Photo: Bocas de Aracataca
A militia group threatened to kill 31 families that returned to a fishing village on the north coast of Colombia that was the scene of a massacre 12 years ago, a non-governmental organization said.
The threats were made in pamphlets left Friday in the yards of two houses in Bocas de Aracataca, a village in the Caribbean province of Magdalena, by the Los Paisas militia group, the Jose Alvear Restrepo Legal Aid Society, or CCAJAR, said in a statement.
This is the second time that the residents of Bocas de Aracataca have been threatened since May 25, the CCAJAR said.

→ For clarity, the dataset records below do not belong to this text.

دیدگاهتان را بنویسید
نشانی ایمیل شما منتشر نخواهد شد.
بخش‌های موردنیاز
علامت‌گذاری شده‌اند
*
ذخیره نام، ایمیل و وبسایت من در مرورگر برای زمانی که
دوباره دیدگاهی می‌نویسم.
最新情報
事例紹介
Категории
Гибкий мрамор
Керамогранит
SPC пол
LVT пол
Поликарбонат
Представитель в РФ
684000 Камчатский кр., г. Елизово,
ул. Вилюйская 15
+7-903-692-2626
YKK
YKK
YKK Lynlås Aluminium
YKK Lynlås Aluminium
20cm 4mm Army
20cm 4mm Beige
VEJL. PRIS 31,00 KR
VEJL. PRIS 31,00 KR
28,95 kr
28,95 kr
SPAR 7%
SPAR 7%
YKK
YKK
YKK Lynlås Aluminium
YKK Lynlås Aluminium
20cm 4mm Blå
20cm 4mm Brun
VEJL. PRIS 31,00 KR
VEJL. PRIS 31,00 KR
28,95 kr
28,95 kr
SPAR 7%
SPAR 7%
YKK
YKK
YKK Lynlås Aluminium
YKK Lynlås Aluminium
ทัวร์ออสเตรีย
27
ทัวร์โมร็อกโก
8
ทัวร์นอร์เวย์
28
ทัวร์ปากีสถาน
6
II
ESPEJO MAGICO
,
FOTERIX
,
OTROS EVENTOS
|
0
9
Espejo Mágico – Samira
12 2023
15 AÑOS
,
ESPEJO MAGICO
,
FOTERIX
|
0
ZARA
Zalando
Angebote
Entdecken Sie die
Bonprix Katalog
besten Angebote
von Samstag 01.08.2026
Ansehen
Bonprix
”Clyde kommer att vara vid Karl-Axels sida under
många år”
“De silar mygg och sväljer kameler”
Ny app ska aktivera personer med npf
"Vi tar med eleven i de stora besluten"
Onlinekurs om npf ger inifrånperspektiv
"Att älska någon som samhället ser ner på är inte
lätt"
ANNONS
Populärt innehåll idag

Los Paisas “announced a new massacre in the next few hours, as well as the murders of the (village) leaders and the displacement of the 31 families that returned to this village in the Cienaga Grande de Santa Marta,” the CCAJAR said.
Alcides Gonzalez, the only resident to stay in the village after militiamen massacred 11 people in February 2000, was among those threatened with death.
The massacre, which was committed by members of the defunct United Self-Defense Forces of Colombia, or AUC, militia federation, prompted 1,500 people from 150 families to flee from the fishing village.
The death threats were made against the 31 families that decided to return to Bocas de Aracataca, which is in an area where militiamen killed 39 other people in an attack on fishermen in December 2000.
Los Paisas is one of a number of groups founded by veterans of the AUC.
Los Paisas and the other AUC successor groups, such as Los Rastrojos and Nueva Generacion, are responsible for a good deal of the criminal activity in Colombia, officials say.
The AUC, accused of committing numerous human rights violations, demobilized more than 31,000 of its fighters between the end of 2003 and mid-2006 as part of the peace process with former President Alvaro Uribe’s administration.
The group was made up of numerous rural defense cooperatives formed more than 20 years ago to battle leftist rebels.
Many of the militias, however, degenerated into death squads and carried out massacres of peasants suspected of having rebel sympathies, along with slayings of journalists and union members accused of favoring the leftist insurgents.
Under the terms of the 2005 Peace and Justice Law, pushed through Congress by the Uribe administration to regulate the militiamen’s reinsertion into society, former AUC members faced a maximum of eight years in prison if convicted of any of the scores of massacres of suspected rebel sympathizers attributed to the rightists over the years.
Colombia’s Constitutional Court upheld the law in 2006 but conditioned the sentence reductions on full disclosure and confession of crimes and reparations to victims.
On May 13, 2008, the Colombian government extradited 14 former AUC chiefs to the United States.
The former AUC commanders were wanted in the United States on drug, money laundering and other charges.